BEGIN DATA FOR THIS EXERCISE
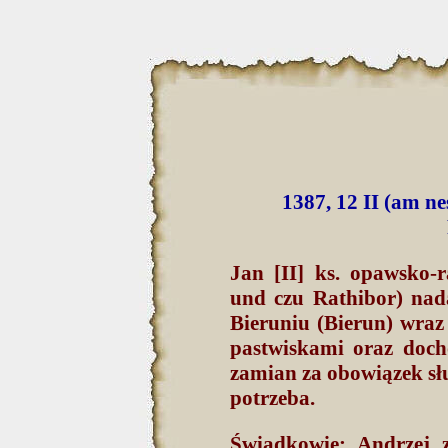
1387, 12 II (am ne
Jan [II] ks. opawsko-
und czu Rathibor) nad
Bieruniu (Bierun) wraz
pastwiskami oraz doc
zamian za obowiązek sł
potrzeba.
Świadkowie: Andrzej z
END DATA FOR THIS EXERCISE
• ACTIVITY: Return the text lines from every row above without changing a single character, and leave the pictures out.

• ANSWER BOX:
1387, 12 II (am ne
Jan [II] ks. opawsko-
und czu Rathibor) nad
Bieruniu (Bierun) wraz
pastwiskami oraz doc
zamian za obowiązek sł
potrzeba.
Świadkowie: Andrzej z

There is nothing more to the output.